Diving into the Concept of Collaborative Applications
Smarter and more versatile robotic tools, or end-of-arm tooling (EOAT) — sensors, grippers and quick changers —empower robots to take over repetitive tasks, freeing them to handle adaptive, higher-precision and more intelligent applications that in the past were too complex to automate.
More importantly, these advanced tools enable collaborative applications that allow workers and robots to operate safely side by side due to the user-friendly nature, intuitive programming and safety features of EOAT-fitted robots.
These innovations have helped increase EOAT adoption significantly. According to QYResearch, the global robotics EOAT market, valued at US$1,580 million in 2018, is expected to reach US$2,740 million by the end of 2025, growing at a CAGR of 7.1 percent from 2019-2025.1
Since each production facility varies in terms of such things as the task to be automated, product shape and size, and materials and robot, manufacturers must find the robotic tools that best suit their unique needs.
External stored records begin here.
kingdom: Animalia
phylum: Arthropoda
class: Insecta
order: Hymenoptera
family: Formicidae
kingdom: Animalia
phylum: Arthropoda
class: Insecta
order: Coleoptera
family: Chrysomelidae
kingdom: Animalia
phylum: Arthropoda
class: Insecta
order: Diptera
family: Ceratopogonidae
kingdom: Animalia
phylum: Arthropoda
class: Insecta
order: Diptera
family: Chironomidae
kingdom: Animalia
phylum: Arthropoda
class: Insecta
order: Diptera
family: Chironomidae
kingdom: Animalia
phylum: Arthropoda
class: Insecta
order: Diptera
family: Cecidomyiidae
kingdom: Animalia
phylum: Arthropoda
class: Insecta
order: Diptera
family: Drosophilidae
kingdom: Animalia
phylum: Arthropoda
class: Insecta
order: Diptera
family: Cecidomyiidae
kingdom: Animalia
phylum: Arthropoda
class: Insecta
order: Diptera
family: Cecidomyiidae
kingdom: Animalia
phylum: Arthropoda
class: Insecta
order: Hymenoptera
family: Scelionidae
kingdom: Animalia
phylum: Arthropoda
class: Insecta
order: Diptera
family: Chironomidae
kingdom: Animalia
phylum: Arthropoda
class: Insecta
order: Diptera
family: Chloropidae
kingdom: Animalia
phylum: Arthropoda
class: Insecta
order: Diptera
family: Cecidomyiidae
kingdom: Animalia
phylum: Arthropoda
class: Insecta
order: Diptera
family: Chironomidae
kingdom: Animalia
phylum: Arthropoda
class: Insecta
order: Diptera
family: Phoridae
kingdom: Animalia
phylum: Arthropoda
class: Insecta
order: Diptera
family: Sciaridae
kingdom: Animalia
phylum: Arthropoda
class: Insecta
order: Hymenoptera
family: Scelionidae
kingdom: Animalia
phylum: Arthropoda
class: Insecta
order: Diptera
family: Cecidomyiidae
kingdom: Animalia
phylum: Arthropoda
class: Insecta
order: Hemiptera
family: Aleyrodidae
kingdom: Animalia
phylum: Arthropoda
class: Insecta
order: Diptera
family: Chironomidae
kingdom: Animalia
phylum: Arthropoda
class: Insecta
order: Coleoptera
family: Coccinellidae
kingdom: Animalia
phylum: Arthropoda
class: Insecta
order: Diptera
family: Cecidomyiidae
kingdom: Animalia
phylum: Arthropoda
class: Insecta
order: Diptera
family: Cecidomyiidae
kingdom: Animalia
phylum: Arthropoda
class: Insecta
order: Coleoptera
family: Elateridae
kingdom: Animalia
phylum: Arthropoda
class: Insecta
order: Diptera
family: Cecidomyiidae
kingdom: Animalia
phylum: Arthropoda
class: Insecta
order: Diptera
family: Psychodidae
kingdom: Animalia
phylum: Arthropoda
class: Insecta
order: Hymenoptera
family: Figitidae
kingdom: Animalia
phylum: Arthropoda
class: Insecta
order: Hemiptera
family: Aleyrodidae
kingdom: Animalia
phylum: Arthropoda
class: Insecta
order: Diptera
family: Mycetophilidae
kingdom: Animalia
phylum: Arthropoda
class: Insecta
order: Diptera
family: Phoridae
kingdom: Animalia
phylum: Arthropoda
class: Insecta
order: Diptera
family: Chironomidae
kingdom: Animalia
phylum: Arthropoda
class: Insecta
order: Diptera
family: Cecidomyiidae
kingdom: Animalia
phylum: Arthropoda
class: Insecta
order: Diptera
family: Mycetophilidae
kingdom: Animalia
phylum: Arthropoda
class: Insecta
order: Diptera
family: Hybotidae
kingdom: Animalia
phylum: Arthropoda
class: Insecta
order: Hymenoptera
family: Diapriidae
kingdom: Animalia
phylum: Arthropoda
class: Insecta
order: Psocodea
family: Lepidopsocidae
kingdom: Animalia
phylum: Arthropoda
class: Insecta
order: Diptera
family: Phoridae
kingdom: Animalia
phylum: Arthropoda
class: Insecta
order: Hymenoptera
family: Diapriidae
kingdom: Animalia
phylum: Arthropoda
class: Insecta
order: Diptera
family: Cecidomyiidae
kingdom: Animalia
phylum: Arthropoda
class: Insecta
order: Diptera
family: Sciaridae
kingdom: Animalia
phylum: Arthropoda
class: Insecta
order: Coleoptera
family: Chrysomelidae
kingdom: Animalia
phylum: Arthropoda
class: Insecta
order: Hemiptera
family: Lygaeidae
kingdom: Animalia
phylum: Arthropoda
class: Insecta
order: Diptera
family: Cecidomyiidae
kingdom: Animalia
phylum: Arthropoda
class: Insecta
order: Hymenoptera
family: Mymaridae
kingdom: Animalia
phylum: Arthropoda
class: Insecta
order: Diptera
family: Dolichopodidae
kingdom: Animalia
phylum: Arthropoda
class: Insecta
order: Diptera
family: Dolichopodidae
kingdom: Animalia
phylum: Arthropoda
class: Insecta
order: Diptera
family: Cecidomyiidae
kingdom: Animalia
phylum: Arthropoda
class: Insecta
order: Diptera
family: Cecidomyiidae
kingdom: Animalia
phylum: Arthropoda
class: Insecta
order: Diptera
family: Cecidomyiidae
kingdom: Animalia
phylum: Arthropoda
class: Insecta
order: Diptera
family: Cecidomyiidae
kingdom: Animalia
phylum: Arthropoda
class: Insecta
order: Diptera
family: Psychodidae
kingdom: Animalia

Prioritizing EOAT Before the Robot
Due to technological advances, EOAT has become more sophisticated and capable. Now, how robots are deployed and what accessories are fitted and utilized will become more integrated than robots alone. In the past five years, robots have been used in a wider range of applications than ever before because end-effectors can now function better in more environments. Apart from handling variations in product size, weight, and shape, EOAT also enables robots to accommodate several processes at once. With EOAT bringing these enhanced capabilities to robots and this trend expanding across manufacturing, we will soon see robots becoming commodities. The kind of robot used won’t matter so much as the EOAT for the job.
And, with more players entering the market and offering more advanced solutions at a reduced price, manufacturers need to focus on ‘more tools, more applications’ rather than ‘more robots, more applications.’
EOAT is expanding the breadth of applications in which industrial robots, or collaborative robots (cobots), can be used by making them smarter, more reactive and independent. This helps manufacturers meet a range of production goals, from being more flexible and more responsive to market changes and fulfilling customer needs to increasing the overall speed of innovation. So, manufacturers need to focus on the style of tooling that best suits the needs of a particular application before deploying robots.
Evolution of EOAT
Various tools help manufacturers meet their production goals. For instance, OnRobot’s RG2 and RG6 Grippers, which can grip products of differing size and materials, enable such applications as machine tending, pick and place, packaging and palletizing, and assembly.
These grippers are easily installed and provide more flexible production with less downtime. They are cost effective and can handle large process variations, as well.
Rosborg Greenhouse, Denmark’s largest herb producer, employed the RG6 gripper to eliminate monotonous work and reduce high labor costs by working alongside a human to pack delicate herbs. The company cited the gripper’s flexibility, wide stroke and gentle grip as three reasons they chose OnRobot as their solution provider.
The RG2-FT, the world’s first intelligent gripper that can see and feel objects using built-in force torque sensing, is another innovative tool that helps manufacturers make their production more efficient. Apart from its straightforward installation and program, the tool can detect the workpiece location even if it’s not precisely positioned. This increases production efficiency, reduces the risk of damages to the product and offers greater precision in handling, making the application safer for workers, as well as the workplace.
Improving Return on Investment (ROI)
A robot’s ability to handle a growing range of industrial tasks thanks to EOAT leads to faster return on investment (ROI) for manufacturers. That’s because they’re flexible and easily deployed, allowing them to switch between multiple tasks with minimal need for additional programming or tool swapping.
The robotic tools also increase production since they can operate around the clock, completing tasks with greater precision and reliability than human operators while doing so. The safe, collaborative and intelligent nature of EOAT also lowers the automation cost since workers can work with them without additional safety fencing, complex programming or installation costs.
The Future is Collaborative Applications
With the dawn of smarter, more adaptive tooling, robots can now function with greater speed, strength, safety and precision, accomplishing a wide range of tasks and helping manufacturers maximize ROI.